Long bras de fer avec la SAAQ

(Trois-Rivières) Anne Cyr, une résidente du secteur Cap-de-la-Madeleine, a obtenu une indemnisation de la Société de l’assurance automobile du Québec 32 ans après avoir été impliquée dans un accident de la route. Un jugement rendu le 13 juin dernier par le Tribunal administratif du Québec reconnaît en effet que Mme Cyr a droit à une pleine rémunération de la part de la société d’État.

C’est avec l’aide de Me Marc Bellemare, avocat spécialisé dans la défense des victimes du travail et de la route, que Mme Cyr a fait valoir sa cause devant le tribunal. Les juges Stella Phaneuf et Carl Leclerc ont étudié pendant plusieurs mois les aspects médicaux et légaux du dossier avant de donner raison à la poursuite.

Si la cause s’est retrouvée en cour, c’est parce que la SAAQ refusait d’adhérer à une demande d’indemnisation pour invalidité déposée par Mme Cyr concernant un accident survenu en 1984. À l’âge de 19 ans, alors qu’elle traversait à pied une intersection à Chicoutimi, cette dernière a été heurtée par un automobiliste. L’accident a laissé des séquelles permanentes qui continuent de la faire souffrir.

«Après l’accident, j’ai été en chaise roulante, avant d’utiliser une marchette, puis des béquilles. Aujourd’hui, je me promène avec une canne, car j’ai toujours du mal à marcher. Je prends une médication très forte pour limiter la douleur. J’ai eu des infiltrations aux genoux, de l’arthrose, des hernies discales et plusieurs luxations de l’épaule», énumère Mme Cyr. La mère monoparentale raconte aussi qu’elle a dû élever ses deux filles en composant avec sa condition médicale.

Comble de malheur, Mme Cyr a été obligée de fermer sa garderie en 2011 parce qu’une rechute sévère la faisait continuellement tomber. Elle a alors été déclarée invalide par son médecin, le docteur Luc Bouvet. Elle était en effet incapable d’effectuer quelque travail que ce soit. Le médecin a également fourni des rapports médicaux à la SAAQ afin que sa patiente puisse être indemnisée. En novembre 2012, le dossier de Mme Cyr a même été approuvé par un employé de la SAAQ. Cette décision a toutefois été révoquée en janvier 2013 par un supérieur hiérarchique. Mme Cyr avait pourtant été indemnisée à trois reprises au cours des années 1990 pour d’autres cas de rechute.

C’est à la suite de ce refus qu’elle a fait appel à Me Bellemare. Ce dernier explique que la SAAQ prétendait que, puisque l’accident avait eu lieu avant la réforme légale de l’assurance automobile, la couverture ne s’appliquait pas à Mme Cyr. «Avant que la loi ne change en 1990, la SAAQ ne considérait qu’il y avait rechute que si la victime était inapte à occuper tout emploi», précise Me Bellemare. Il faut savoir que la loi prévoit désormais que la SAAQ doit indemniser les victimes si celles-ci sont incapables d’occuper leur emploi régulier.

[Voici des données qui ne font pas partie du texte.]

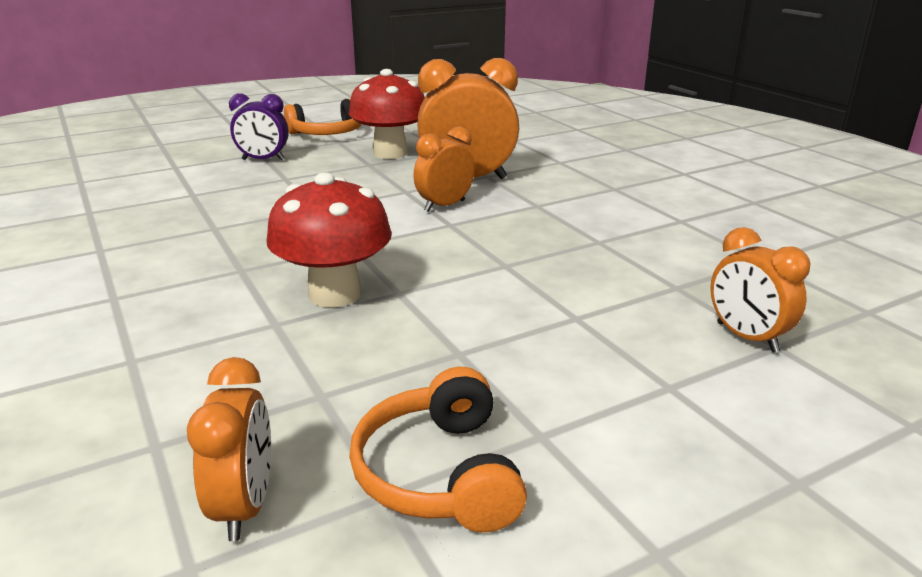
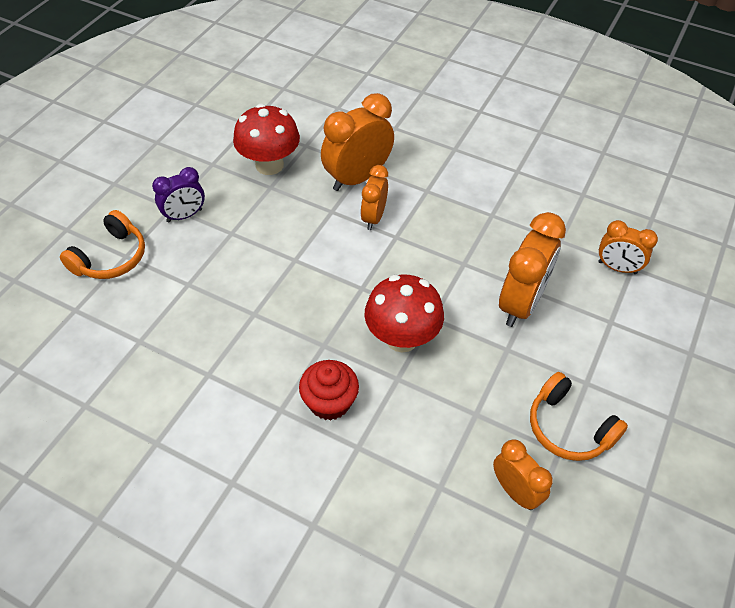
camera: 35 degrees left, 25 degrees up
(169, 312) = (329, 402): none -> red cupcake
(327, 133) = (189, 155): orange headphones -> orange headphones (111, 258)
(538, 320) = (520, 303): none -> orange clock

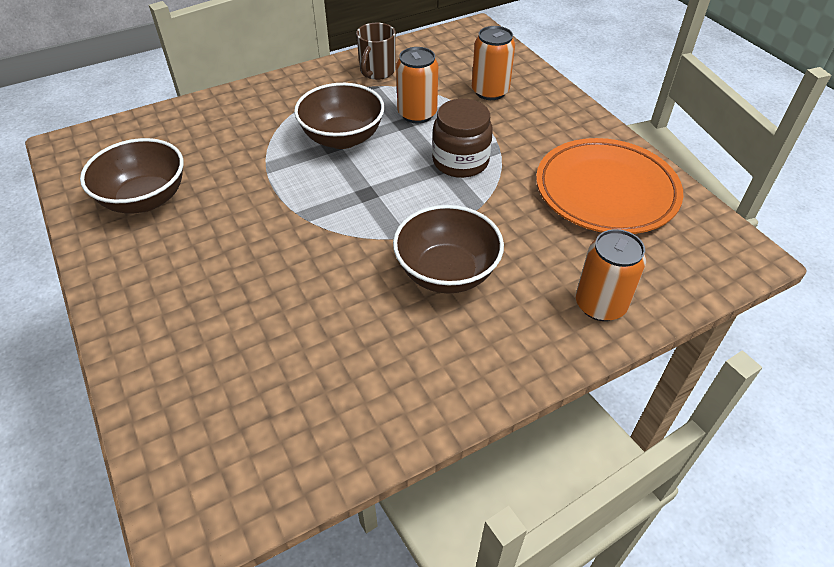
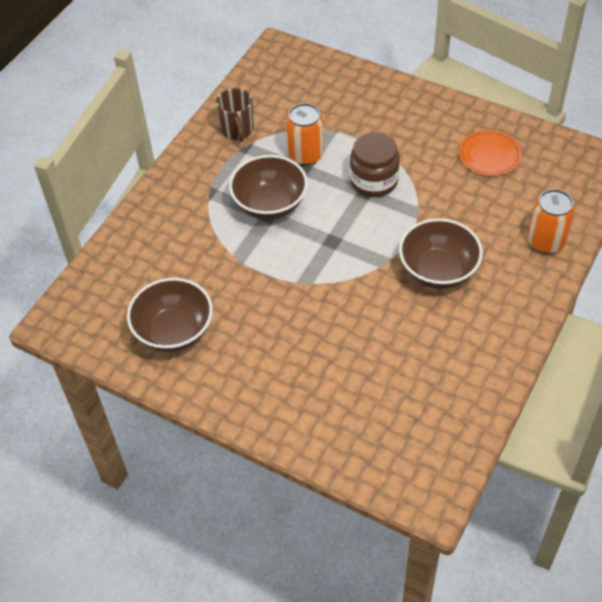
camera: 30 degrees left, 5 degrees up
(490, 91) = (342, 107): orange can -> none
(606, 191) = (489, 155): orange plate -> orange plate, size x0.55

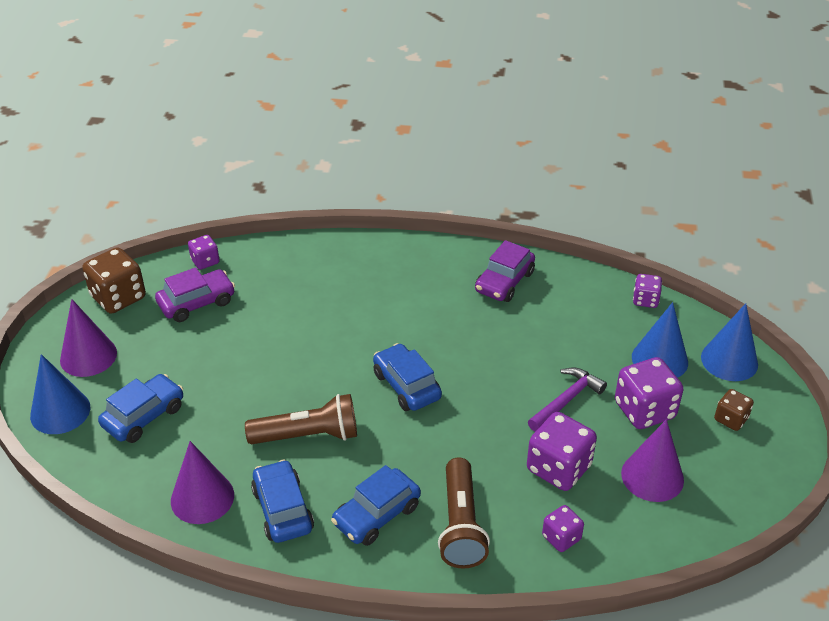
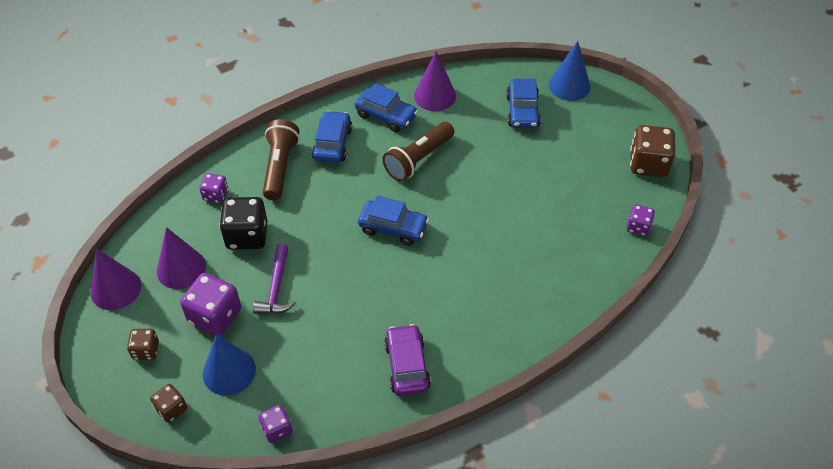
camera: 140 degrees right, 10 degrees up
(88, 356) = (604, 120): purple cone -> purple cone (116, 289)
(197, 303) = (596, 194): purple car -> none
(461, 525) = (280, 167): brown flashlight -> brown flashlight turned 45 degrees clockwise
(558, 468) = (247, 236): purple dice -> black dice
(729, 360) = (171, 409): blue cone -> brown dice

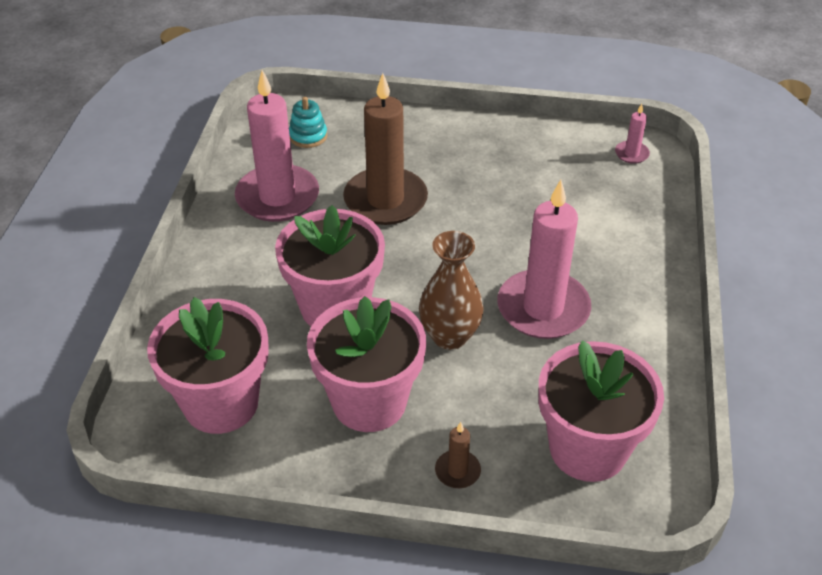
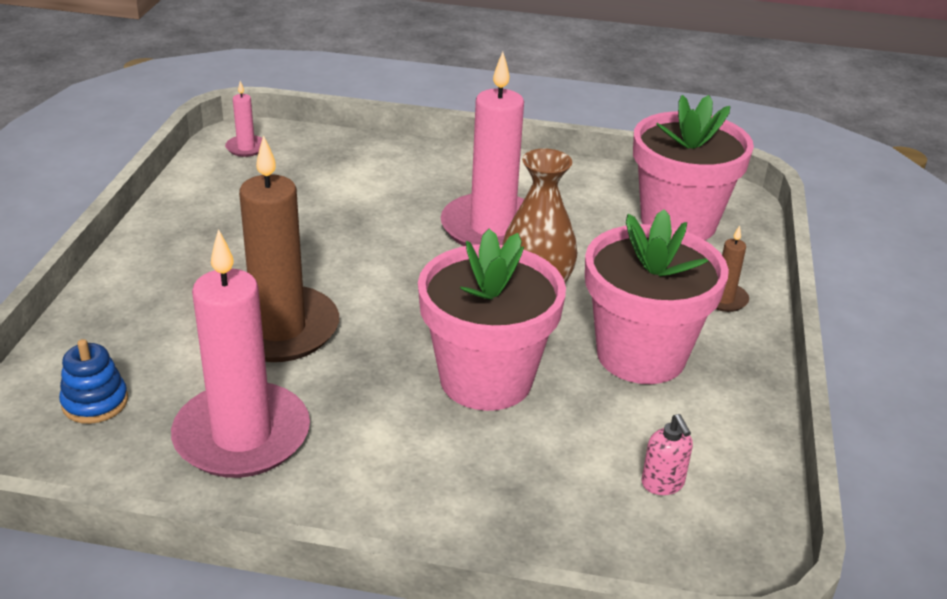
camera: 90 degrees left, 10 degrees down
(221, 403) = (662, 484): pink flower pot -> pink soap dispenser
(308, 136) = (95, 402): turquoise stacking toy -> blue stacking toy

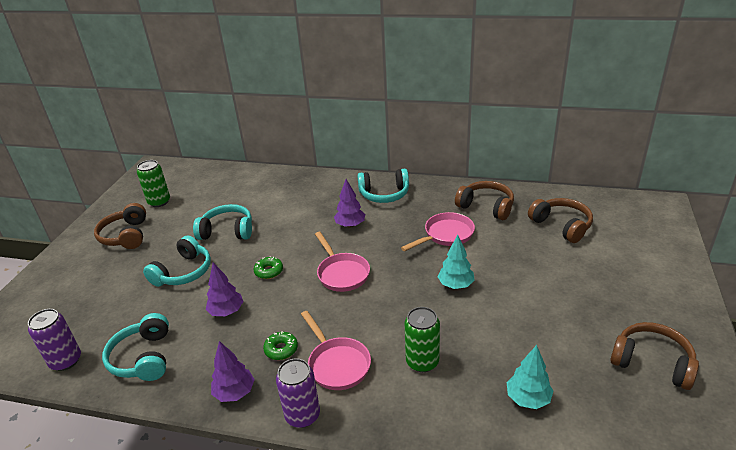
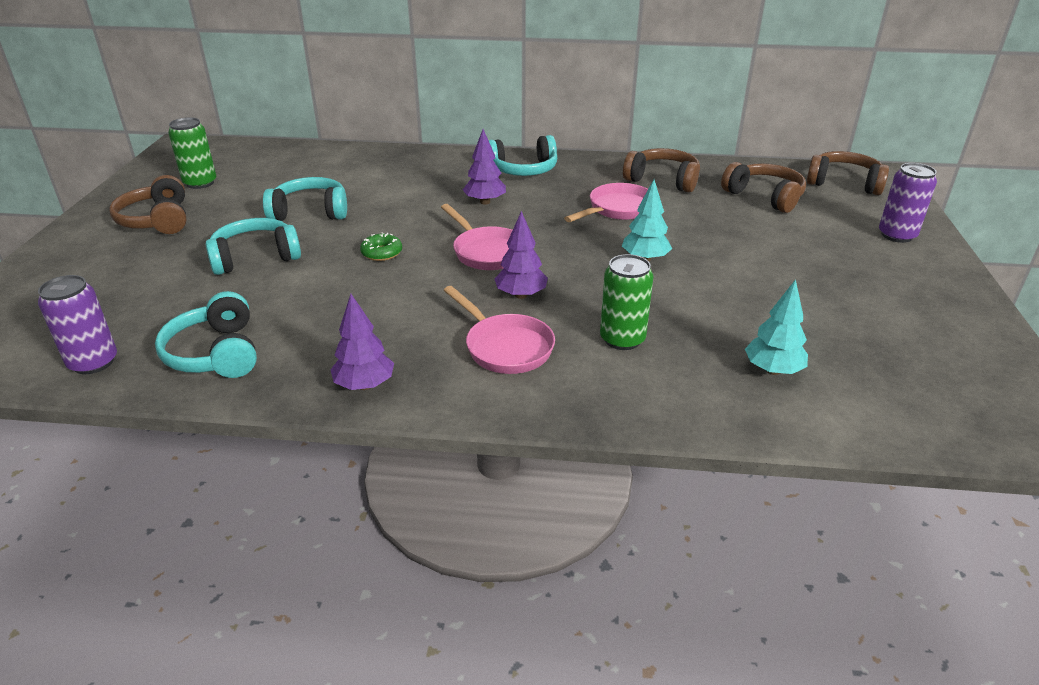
camera: 10 degrees left, 0 degrees up
(183, 272) = (255, 257): turquoise headphones -> turquoise headphones turned 135 degrees counterclockwise
(226, 312) = (330, 298): purple tree -> purple tree (521, 295)
(281, 349) = (421, 335): green donut -> none
(302, 415) = (470, 404): purple can -> purple can (896, 235)
(652, 362) = (917, 326): brown headphones -> brown headphones (844, 183)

Le 7 janvier dernier, la cause a finalement été entendue. Me Bellemare a alors fait passer deux expertises privées à Mme Cyr. Cette stratégie s’est avérée fructueuse, puisque le jugement est allé en faveur de sa cliente. Me Bellemare était aussi impressionné par l’éloquence dont celle-ci a fait preuve. «Les expertises médicales et la crédibilité du témoignage de Mme Cyr ont jour pour beaucoup dans cette victoire. Les juges ont bien vu qu’elle n’était pas en mesure de travailler», déclare-t-il.

Me Bellemare s’est cependant montré critique envers la société d’État. «La SAAQ est toujours juge et partie. Elle est coincée entre son mandat d’indemniser les victimes et son mandat de limiter les dépenses. Par chance, le Tribunal administratif du Québec est indépendant», dit-il. «Ce que je déplore, c’est que même si des jugements sont rendus contre elle, la SAAQ ne change pas son système.»

Pour ce qui est de Mme Cyr, elle espère que sa persévérance inspirera d’autres victimes aux prises avec un cas similaire. «Je veux passer le message aux accidentés de la route de ne pas baisser les bras», conclut-elle simplement.